> [What you have to do]:
Read through the material below and find each line that has the word "modulus"; copy it.

> [Source data]:
----

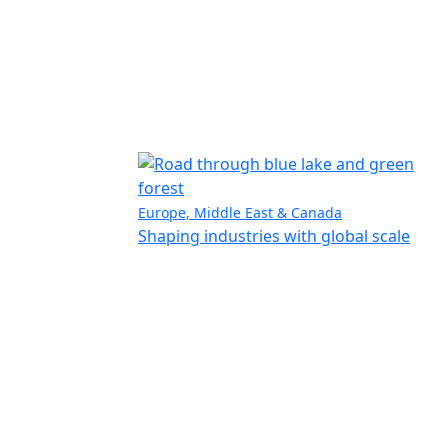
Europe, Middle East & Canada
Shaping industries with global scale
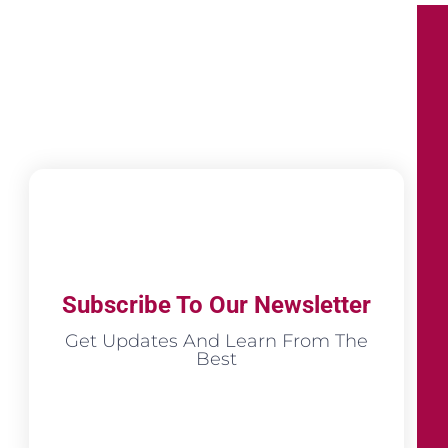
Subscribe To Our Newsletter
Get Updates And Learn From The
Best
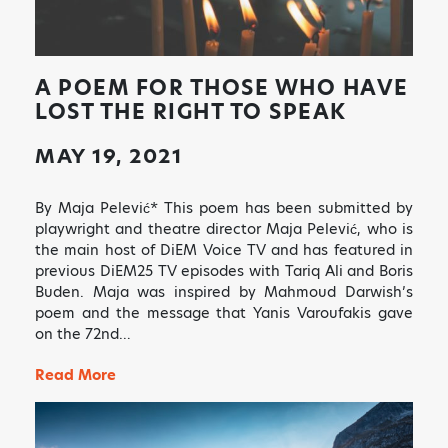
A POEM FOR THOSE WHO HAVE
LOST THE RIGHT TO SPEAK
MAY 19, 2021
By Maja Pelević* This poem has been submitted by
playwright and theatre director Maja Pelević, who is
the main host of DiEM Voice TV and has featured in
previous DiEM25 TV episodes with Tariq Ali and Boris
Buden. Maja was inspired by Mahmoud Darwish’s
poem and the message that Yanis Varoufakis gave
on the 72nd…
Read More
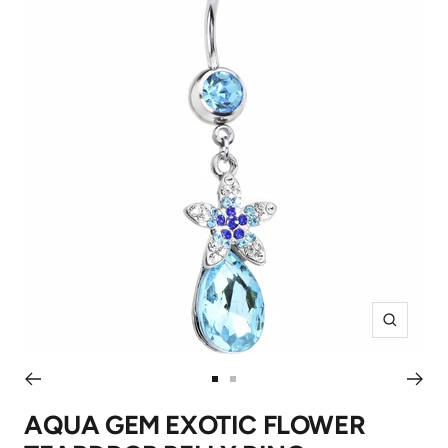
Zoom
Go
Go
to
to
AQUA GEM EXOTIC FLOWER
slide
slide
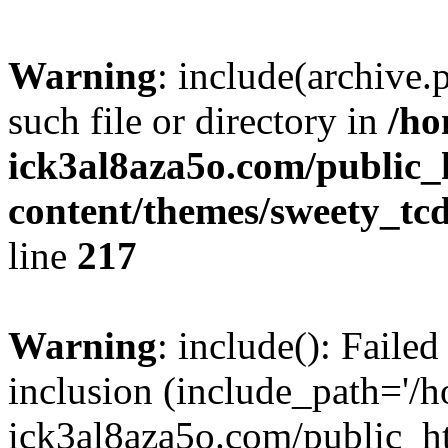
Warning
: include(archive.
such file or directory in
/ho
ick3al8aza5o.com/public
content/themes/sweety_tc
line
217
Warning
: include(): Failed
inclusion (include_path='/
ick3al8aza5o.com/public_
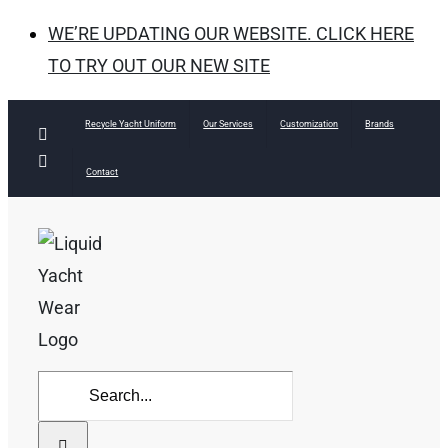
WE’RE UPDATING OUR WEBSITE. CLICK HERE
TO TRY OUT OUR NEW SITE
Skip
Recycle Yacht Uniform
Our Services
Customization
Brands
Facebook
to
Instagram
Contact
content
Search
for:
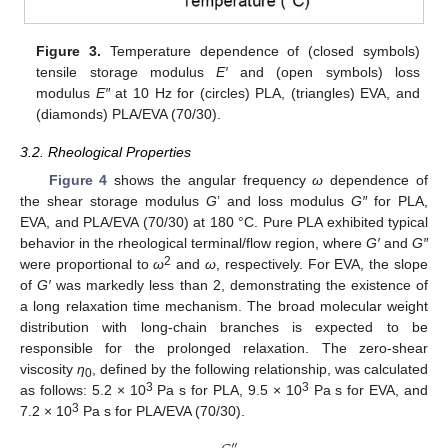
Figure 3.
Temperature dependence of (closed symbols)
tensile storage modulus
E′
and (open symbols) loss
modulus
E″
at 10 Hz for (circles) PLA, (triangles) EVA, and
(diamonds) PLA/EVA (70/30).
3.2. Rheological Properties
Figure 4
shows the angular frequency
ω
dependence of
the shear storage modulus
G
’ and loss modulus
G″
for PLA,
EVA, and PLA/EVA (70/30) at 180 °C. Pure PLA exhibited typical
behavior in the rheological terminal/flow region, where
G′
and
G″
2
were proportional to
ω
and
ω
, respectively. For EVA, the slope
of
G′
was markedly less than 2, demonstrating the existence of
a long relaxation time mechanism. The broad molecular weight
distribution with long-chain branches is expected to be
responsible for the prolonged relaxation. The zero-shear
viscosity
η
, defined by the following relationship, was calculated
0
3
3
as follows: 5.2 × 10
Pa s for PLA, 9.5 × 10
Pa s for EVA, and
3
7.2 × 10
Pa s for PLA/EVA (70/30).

----

> [Solution below]:
tensile storage modulus
modulus
the shear storage modulus
’ and loss modulus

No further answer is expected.